This is the next to the last print Clinton Adams did, done between December 7, 1993 and April 6, 1994. He commented about it to cataloguer Robert Conway: "The title is a triple pun: First, I had previously done a print whhich I thought was very likely to be my last lithograph, and having entitled it 'Coda', I decided, well, this is something beyond that, so it's an extension. Second, the image, with a couple of Xs and the tension between them is an XtensionX, and, third, it is an extended horizontal image...This is the next to last print and the last black and white. I think it is one of the very good ones, beautifully printed. All of those pale delicate tones and those rich darks sometimes right next to one another was quite a trick...If you will notice the last fifteen to twenty years of my prints, they are either black and white crayon work or they are juxtipositions of colors."
Adams was born in Glendale, California on December 11, 1918. He earned a B.A. in education and a M.A. in 1942 from the University of California Los Angeles and began teaching there in 1946. He also taught at the Otis Art Institute and went on to head the art departments at both the University of Kentucky and the University of Florida in Gainesville.
Adams was introduced to printer Lynton Kistler in 1948 and began producing lithographs in his commercial print shop in Los Angeles.
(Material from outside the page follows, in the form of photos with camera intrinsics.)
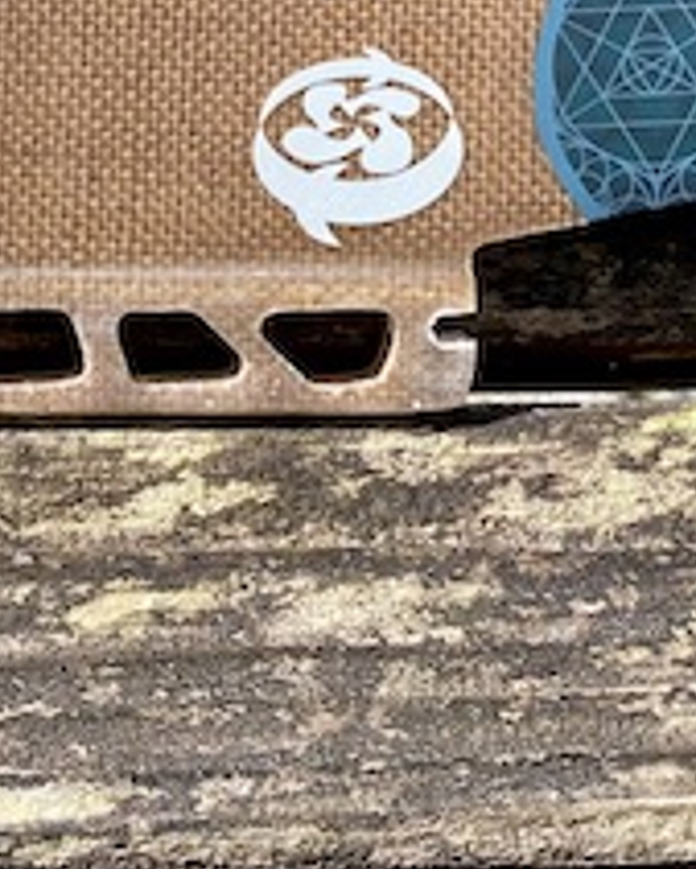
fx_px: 2470
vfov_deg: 19.3
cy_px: -21
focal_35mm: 96
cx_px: -272
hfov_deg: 15.1
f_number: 1.8
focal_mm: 4.25
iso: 32
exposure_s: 1/949
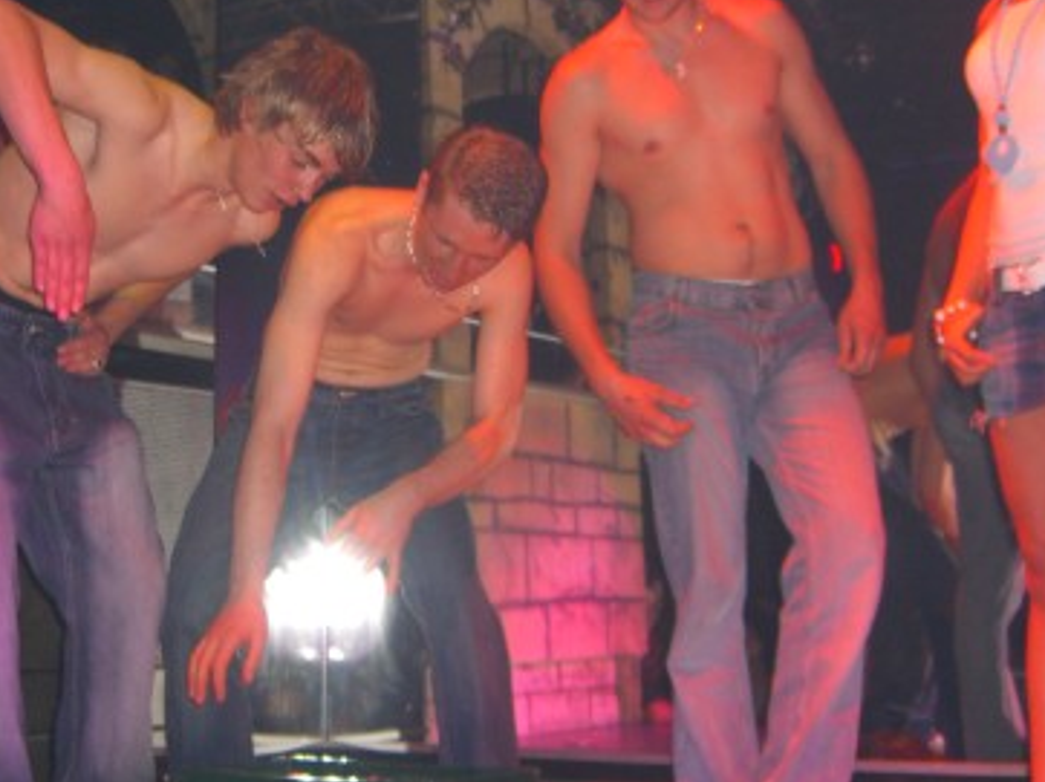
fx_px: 1901
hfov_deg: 30.6
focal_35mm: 63
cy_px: 283
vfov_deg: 23.2
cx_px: 401
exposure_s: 1/60
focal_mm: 7.9
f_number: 2.8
In 1959, he joined forces with artist June Wayne and the Tamarind Lithography Workshop was founded in Los Angeles in 1960 with Adams as associate director. He moved to Albuquerque in 1961 after accepting the position as dean of the College of Fine Arts at the University of New Mexico. Tamarind moved to Albuquerque in 1970 and Adams became the Institute's director—a position he held for fifteen years. Adams' work is held in permanent collections through the United States and abroad.